Bottom view, pretty simple layout…
Testing it. On an incredibly tidy desktop.
Boxed, the final size is about the same as the Pi. Nice work indeed.
This PSU will cost you around 30 euro plus some labor hour. As I said before, this is quite a good result, and I had lot of fun doing it. But, if I would have knew… I’ve choosen the next method… You’ll see why. In the end, as I told you, I do want the best raspberry Pi power supply available…
The sunday Diyer option
Lately I found several chinese ebay stores, and with them came my personal gizmo heaven. Not my pocket’s one. I found a perfect solution for powering a raspberry Pi, a DAC, a transport and even an hard drive, if you need it. This is the optimal solution, since you get 4 different voltages, to power up 4 different devices. Here, you can really squeeze out all the quality of your little Pi, powered with RaspyFi obviously… What are we talkin about?
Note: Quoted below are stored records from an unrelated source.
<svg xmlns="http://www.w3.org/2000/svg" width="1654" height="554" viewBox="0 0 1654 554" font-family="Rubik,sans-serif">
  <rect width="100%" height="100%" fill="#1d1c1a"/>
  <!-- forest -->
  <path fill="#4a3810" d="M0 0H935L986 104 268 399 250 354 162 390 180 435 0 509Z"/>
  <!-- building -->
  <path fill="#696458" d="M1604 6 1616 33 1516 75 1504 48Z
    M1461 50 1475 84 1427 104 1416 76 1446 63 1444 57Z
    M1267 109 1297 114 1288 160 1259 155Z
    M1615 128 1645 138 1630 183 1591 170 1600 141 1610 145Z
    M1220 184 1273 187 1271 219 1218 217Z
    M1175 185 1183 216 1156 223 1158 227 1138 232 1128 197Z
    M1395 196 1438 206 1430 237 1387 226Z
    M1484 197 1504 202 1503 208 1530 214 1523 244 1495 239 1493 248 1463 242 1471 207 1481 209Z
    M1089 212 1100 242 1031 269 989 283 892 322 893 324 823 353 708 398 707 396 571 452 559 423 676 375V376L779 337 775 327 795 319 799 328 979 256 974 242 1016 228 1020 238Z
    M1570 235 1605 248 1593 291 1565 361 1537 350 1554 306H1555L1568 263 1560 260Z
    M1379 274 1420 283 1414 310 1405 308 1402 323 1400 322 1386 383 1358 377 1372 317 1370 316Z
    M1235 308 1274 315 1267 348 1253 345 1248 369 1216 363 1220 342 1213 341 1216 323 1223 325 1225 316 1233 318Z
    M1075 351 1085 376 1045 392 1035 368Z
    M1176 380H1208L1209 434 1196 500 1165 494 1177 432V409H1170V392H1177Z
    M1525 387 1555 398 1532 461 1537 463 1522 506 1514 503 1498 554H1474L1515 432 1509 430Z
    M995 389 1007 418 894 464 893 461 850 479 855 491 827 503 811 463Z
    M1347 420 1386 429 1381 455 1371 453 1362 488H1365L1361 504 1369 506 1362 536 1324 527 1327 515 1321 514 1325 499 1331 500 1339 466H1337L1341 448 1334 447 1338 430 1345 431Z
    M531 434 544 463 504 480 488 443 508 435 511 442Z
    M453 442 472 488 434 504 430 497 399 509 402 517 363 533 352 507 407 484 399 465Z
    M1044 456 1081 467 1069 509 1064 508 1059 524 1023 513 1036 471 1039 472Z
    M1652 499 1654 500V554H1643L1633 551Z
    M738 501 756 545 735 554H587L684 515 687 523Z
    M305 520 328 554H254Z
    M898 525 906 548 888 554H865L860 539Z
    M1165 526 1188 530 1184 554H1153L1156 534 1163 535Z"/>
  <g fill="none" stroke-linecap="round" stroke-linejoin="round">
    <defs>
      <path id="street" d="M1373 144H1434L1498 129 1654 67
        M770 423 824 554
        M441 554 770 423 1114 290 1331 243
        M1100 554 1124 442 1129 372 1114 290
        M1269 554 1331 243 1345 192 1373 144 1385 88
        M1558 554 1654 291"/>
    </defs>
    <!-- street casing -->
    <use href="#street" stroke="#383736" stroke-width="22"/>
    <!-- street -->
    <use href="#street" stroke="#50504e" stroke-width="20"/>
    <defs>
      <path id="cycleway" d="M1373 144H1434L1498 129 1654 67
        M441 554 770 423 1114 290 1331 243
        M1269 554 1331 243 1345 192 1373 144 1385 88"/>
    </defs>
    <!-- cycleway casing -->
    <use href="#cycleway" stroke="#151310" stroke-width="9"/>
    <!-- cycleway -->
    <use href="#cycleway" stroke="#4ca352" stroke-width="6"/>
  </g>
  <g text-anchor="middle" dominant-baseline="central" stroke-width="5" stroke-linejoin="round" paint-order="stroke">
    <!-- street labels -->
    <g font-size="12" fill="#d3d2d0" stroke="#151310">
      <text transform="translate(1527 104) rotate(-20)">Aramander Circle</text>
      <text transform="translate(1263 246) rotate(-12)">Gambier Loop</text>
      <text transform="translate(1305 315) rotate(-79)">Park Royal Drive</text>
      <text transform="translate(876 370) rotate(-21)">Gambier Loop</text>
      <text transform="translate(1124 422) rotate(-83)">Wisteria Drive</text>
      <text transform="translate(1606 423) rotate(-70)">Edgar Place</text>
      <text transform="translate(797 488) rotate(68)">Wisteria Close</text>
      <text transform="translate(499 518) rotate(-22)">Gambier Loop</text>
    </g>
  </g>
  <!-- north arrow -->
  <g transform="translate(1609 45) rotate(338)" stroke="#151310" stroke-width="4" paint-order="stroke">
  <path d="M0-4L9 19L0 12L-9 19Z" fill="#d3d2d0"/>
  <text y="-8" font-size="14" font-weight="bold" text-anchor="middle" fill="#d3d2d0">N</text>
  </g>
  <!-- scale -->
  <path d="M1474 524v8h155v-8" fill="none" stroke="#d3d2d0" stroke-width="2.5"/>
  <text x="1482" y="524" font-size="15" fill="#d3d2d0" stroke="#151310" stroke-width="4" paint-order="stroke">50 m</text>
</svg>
Here it is, in a tiny board we have 4 ultra low ripple TPS7A4700 voltage regulators. Which has pretty impressive specs. You can choose to have 5 Vdc or 3,3 DC. So you can directly feed your Dac or your transport. Add to this 2 2×6 10vA power transformers or find 2 in your house… these listed are just enogh with 800 Ma, if you wish to have confortable amount of current just go with 2 toroids. Then box it, with your Pi, your dac and everything you want. I can say my personal quest for the best raspberry pi power supply has finally come to an end…
I just ordered this, I think it will beat all these fancy USB PSUs sold for 200 euros… iUSB reminds you something?
This is the link where you can buy this amazing PSU. I ordered mine today, and sincererly can’t wait till it comes. I know in the end it doesn’t come cheap, I guess it will cost more than 100 euro when finished. But I’m not gonna worry no more about the quality of my PSU. In the end, I’m having 4 different PSU’s of exceptional quality. And I think I’ll get lot of audible benefits… I will use it to power up my Pi, my XMOS2 + SABRE 9023 DAC (the DAC and XMOS will have different power rails… bye bye USB crappy DC). And I’ll have one remaining hi-quality 5v rail. I could use it for an headphone amp, for example. All in the same box. Guess this is the final piece of my Reference Audio Server, powered by RaspyFi. Guess this could put into shame hi-end devices…
And you, guys? What is your idea for the best raspberry Pi power supply?